Minimal time of magnetization switching in small ferromagnetic ellipsoidal samples

TL;DR

This paper investigates the minimal time required to flip the magnetic moment in small ellipsoidal ferromagnetic samples using constrained external magnetic fields, providing precise characterizations and special case analyses.

Contribution

It establishes the existence of a minimal control threshold for magnetic switching and characterizes this threshold, including solutions for symmetric geometries without control constraints.

Findings

Existence of a minimal control amplitude for switching.

Precise characterization of the minimal control threshold.

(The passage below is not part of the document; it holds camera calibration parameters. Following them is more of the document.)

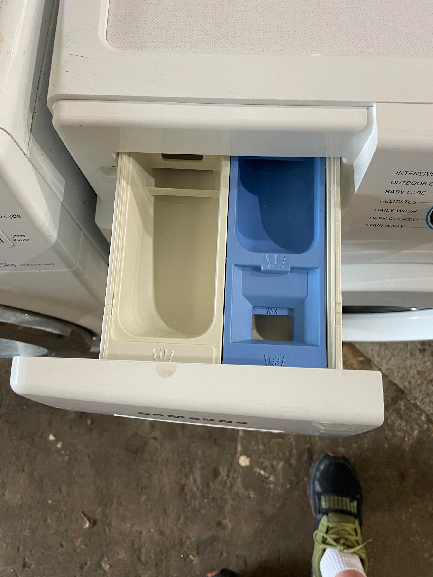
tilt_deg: -76.7
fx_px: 450
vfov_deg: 65.3
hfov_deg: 51.4
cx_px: 212
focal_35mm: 27
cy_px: 280
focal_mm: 4.2
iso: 80
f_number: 1.6
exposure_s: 1/50
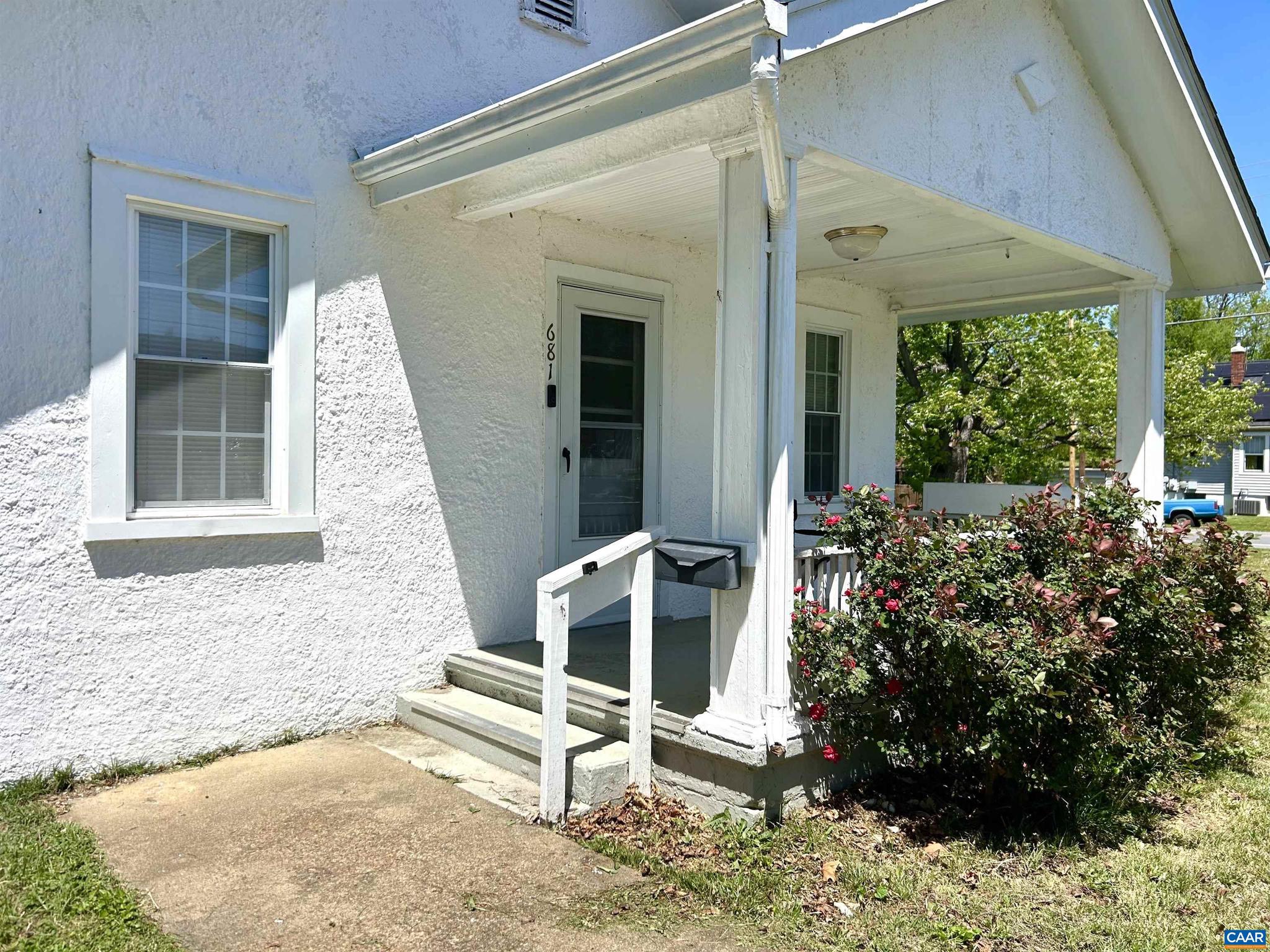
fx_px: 954
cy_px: 476
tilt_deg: +0.2
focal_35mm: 26
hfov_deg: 67.3
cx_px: 635
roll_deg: -1.0
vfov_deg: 53.1
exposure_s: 1/5587
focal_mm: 5.7
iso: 50
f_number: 1.5
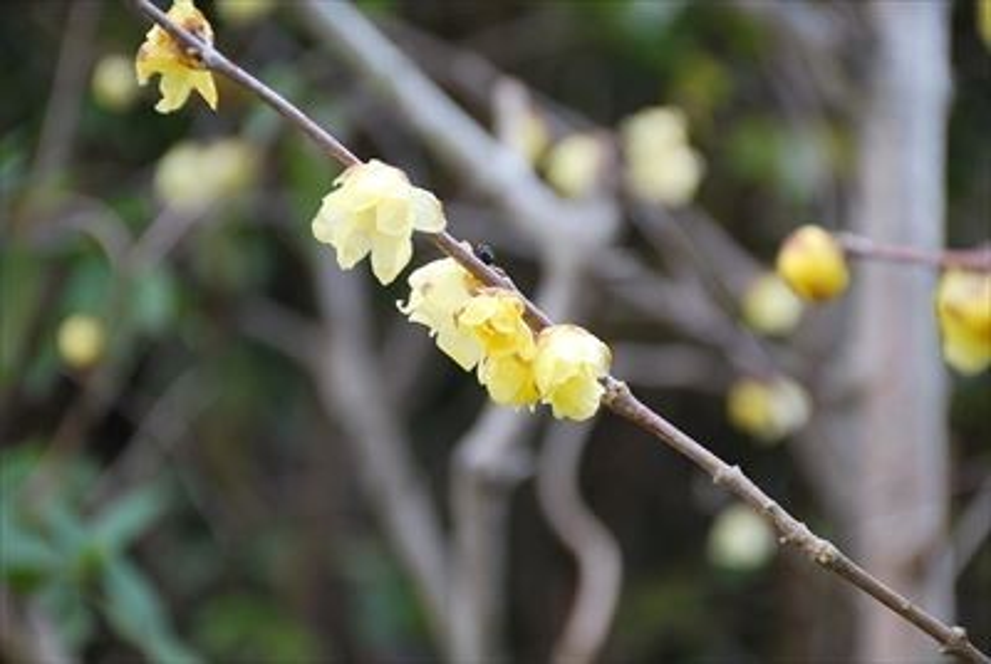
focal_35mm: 135
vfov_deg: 10.2
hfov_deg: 15.2
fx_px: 3722
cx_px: 496
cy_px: 332
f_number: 5.6
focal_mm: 90
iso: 200
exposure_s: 1/80
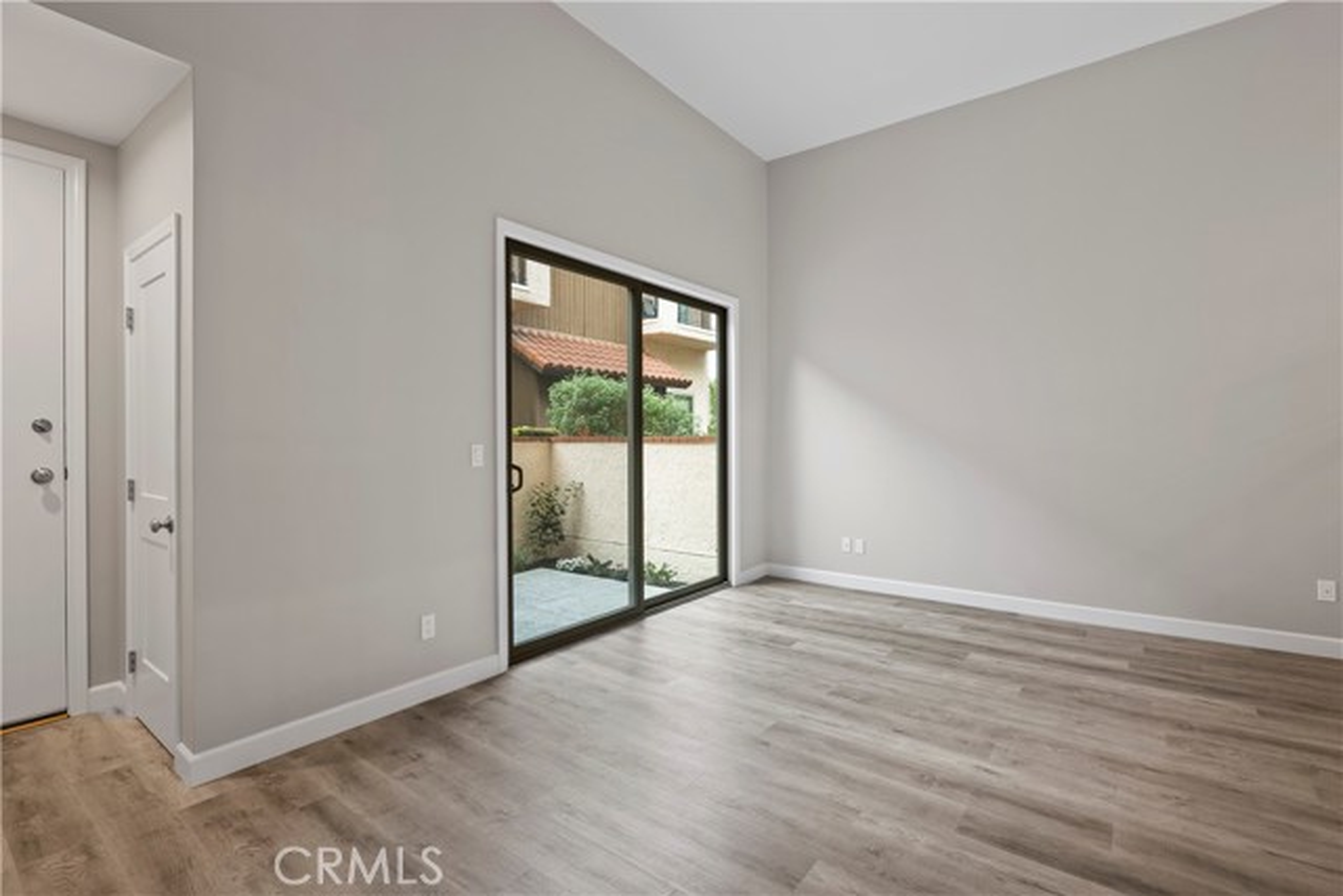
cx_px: 672
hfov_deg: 96.7
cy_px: 448
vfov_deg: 73.8
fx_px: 597
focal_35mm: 16
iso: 250
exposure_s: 1/2.5
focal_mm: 16
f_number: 6.3
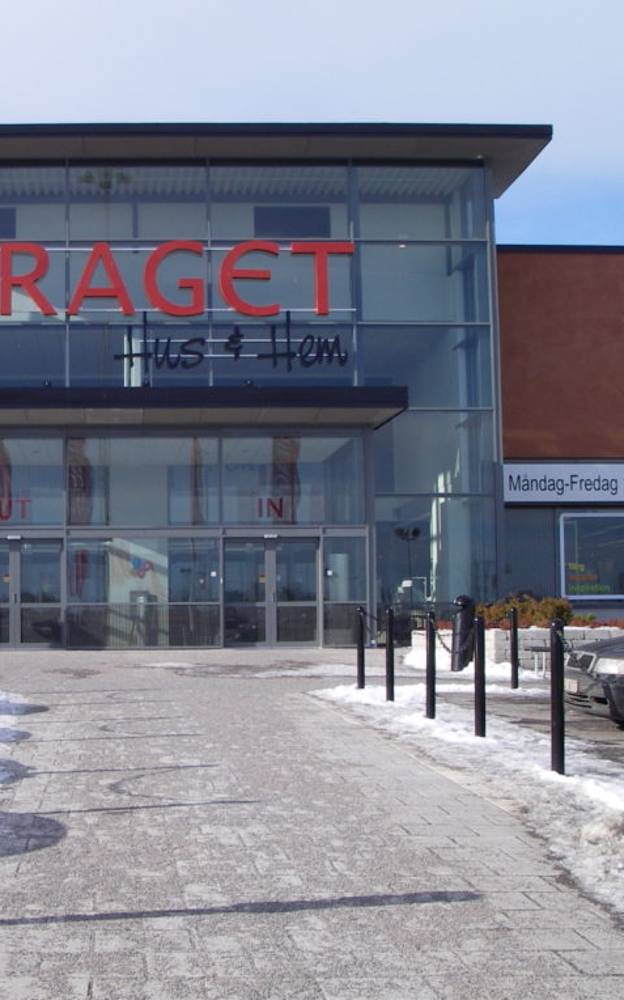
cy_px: 500
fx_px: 1470
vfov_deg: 37.5
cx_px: 93
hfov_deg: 23.5
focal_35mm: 54
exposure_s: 1/250
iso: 80
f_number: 6.6
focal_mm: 6.3
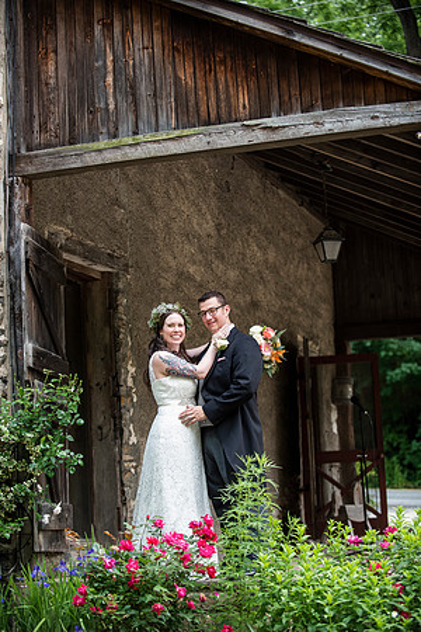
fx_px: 1403
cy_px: 316
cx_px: 210
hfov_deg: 17.1
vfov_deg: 25.4
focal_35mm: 80
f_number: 2.8
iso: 640
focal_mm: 80
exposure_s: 1/1600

Control in symmetric geometries without amplitude restrictions.

Abstract

In this paper, we consider a ferromagnetic material of ellipsoidal shape. The associated magnetic moment then has two asymptotically stable opposite equilibria, of the form $\pm\overline{m}$. In order to use these materials for memory storage purposes, it is necessary to know how to control the magnetic moment. We use as a control variable a spatially uniform external magnetic field and consider the question of flipping the magnetic moment, i.e., changing it from the $+\overline{m}$ configuration to the $-\overline{m}$ one, in minimal time. Of course, it is necessary to impose restrictions on the external magnetic field used. We therefore include a constraint on the $L^\infty$ norm of the controls, assumed to be less than a threshold value $U$. We show that, generically with respect to the dimensions of the ellipsoid, there is a minimal value of $U$ for this problem to have a solution. We then characterize it precisely. Finally, we investigate some particular configurations associated to geometries enjoying symmetries properties and show that in this case the magnetic moment can be controlled in minimal time without imposing a threshold condition on $U$.